The slope-intercept form is one of the most common ways to write the equation of a line. It provides a clear understanding of both the slope and the y-intercept of the line, which are essential for graphing and analyzing straight lines. The general formula is given by: \[y = mx + b\] where:

• \(m\) is the slope of the line
• \(b\) is the y-intercept, the point where the line crosses the y-axis

The slope-intercept form is a straightforward way to convey the steepness and position of a line on the coordinate plane. By converting a line equation into this form, you can easily graph it and understand its behavior, such as how quickly it rises or falls as you move along the x-axis.

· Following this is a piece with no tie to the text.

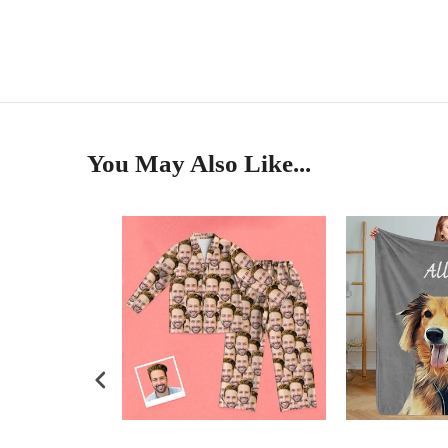
You May Also Like...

The slope of a line is a measure of its steepness. It tells us how much the line goes up (or down) for every step it goes sideways. Mathematically, slope is the ratio of the rise over the run between two points on the line. If a line passes through two points \((x_1, y_1)\) and \((x_2, y_2)\), the slope \(m\) can be calculated as: \[m = \frac{y_2 - y_1}{x_2 - x_1}\]In the context of the exercise, since the line passes through the origin \((0,0)\) and a second point where \(x = y\) , the slope \(m\) is actually \(1\). This is because for every increase in \(x\), \(y\) increases by the same amount. A positive slope, like in this case, indicates the line rises from left to right. If the slope were negative, the line would fall.

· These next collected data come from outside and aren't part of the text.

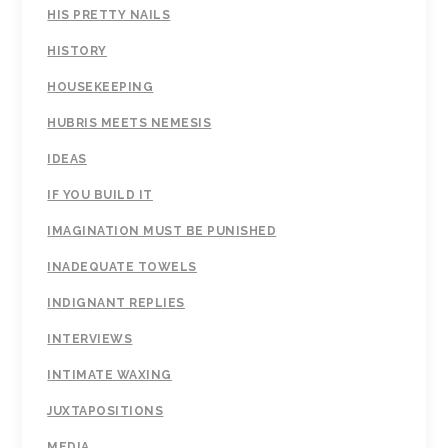
HIS PRETTY NAILS
HISTORY
HOUSEKEEPING
HUBRIS MEETS NEMESIS
IDEAS
IF YOU BUILD IT
IMAGINATION MUST BE PUNISHED
INADEQUATE TOWELS
INDIGNANT REPLIES
INTERVIEWS
INTIMATE WAXING
JUXTAPOSITIONS
MEDIA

An equation of a line expresses a relationship between \(x\) and \(y\) coordinates of every point on the line. Once you know the slope \(m\) and the y-intercept \(b\), you can write the line's equation. From the exercise, we learned:

• The line passes through the origin \((0,0)\), making \(b = 0\).
• The slope \(m = 1\), implying equal increases in \(x\) and \(y\).

Putting these values in the slope-intercept formula \(y = mx + b\), we get: \[y = x +0\] or simply \[y = x\]. This equation means for every step in \(x\), \(y\) moves by the same step, perfectly depicting a 45-degree angle when graphed. The equation \(y=x\) signifies a direct one-to-one relationship between \(x\) and \(y\), with no shifts up or down, since there is no y-intercept other than \(0\).